Ebola outbreak in Uganda kills two
A fresh outbreak of the deadly Ebola virus in Uganda has killed at least two people, the health minister has said.
Christine Ondoa said two members of the same family died over the weekend not far from the capital - and a third person was also suspected to have died in that area of the haemorrhagic fever.
An estimated 17 people died in western Uganda during an outbreak in July.
According to the medical charity Medecins Sans Frontieres (MSF), there had been no cases since August.
Dr Ondoa said that investigators had found conclusive evidence of Ebola in Luweero, about 60km (37 miles) from the capital, Kampala.

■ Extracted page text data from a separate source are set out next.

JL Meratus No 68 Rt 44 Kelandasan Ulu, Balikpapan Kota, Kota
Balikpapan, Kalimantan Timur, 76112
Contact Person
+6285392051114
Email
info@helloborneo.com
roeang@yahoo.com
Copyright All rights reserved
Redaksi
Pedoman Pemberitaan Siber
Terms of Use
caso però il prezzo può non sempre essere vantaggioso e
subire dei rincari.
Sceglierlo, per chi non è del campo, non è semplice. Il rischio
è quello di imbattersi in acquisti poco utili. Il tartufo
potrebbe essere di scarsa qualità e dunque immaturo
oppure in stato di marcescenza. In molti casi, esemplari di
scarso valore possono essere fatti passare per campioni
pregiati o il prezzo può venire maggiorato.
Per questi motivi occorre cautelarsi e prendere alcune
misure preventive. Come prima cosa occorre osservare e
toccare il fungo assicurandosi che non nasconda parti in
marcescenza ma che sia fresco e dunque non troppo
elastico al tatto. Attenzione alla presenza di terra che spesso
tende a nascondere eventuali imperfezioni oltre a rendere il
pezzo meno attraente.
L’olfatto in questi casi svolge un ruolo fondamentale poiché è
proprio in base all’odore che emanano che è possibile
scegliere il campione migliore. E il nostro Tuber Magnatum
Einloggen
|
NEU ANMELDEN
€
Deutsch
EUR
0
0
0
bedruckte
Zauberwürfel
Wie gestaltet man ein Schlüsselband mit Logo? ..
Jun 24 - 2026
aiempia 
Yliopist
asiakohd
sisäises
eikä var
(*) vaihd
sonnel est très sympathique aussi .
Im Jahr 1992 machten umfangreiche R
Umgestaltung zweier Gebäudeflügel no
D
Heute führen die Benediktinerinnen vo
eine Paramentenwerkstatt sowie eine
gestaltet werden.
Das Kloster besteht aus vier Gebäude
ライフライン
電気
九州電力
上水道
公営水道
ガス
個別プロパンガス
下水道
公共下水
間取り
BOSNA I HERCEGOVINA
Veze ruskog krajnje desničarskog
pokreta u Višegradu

A third man had also died in the area late last month after showing symptoms of Ebola however no samples were taken from the victim and the case was not reported to health officials at the times, she said.
Five people who came into contact with those who died are being monitored. Two of them have been admitted to an isolation unit at Kampala's main Mulago hospital, the minister said.
There is no known cure for Ebola, but patients can be treated for their symptoms with antibiotics, drugs for pain relief and for other diseases such as malaria, to strengthen their resistance.
Some strains of the virus cause death in 90% of human cases.
Dr Ondoa said the disease is "very infectious" and kills "in a short time", but is "easily" preventable.
Among precautionary measures she urged people to take were:
- Avoid public gatherings, including funerals, in affected districts
- Bury victims immediately under the supervision of health officials
- Avoid direct contact with body fluids of Ebola patients by using gloves and masks
- Disinfect the bedding and clothing of an infected person and
- Avoid eating dead animals, especially monkeys.
Uganda has seen several major Ebola outbreaks over the past 12 years.
The deadliest was in 2000 when 425 people were infected. More than half of them died.
The BBC's Catherine Byaruhanga in Kampala says many Ugandans are wondering why the country is so prone to Ebola outbreaks.
The government has said it is because its systems are getting better at detecting them.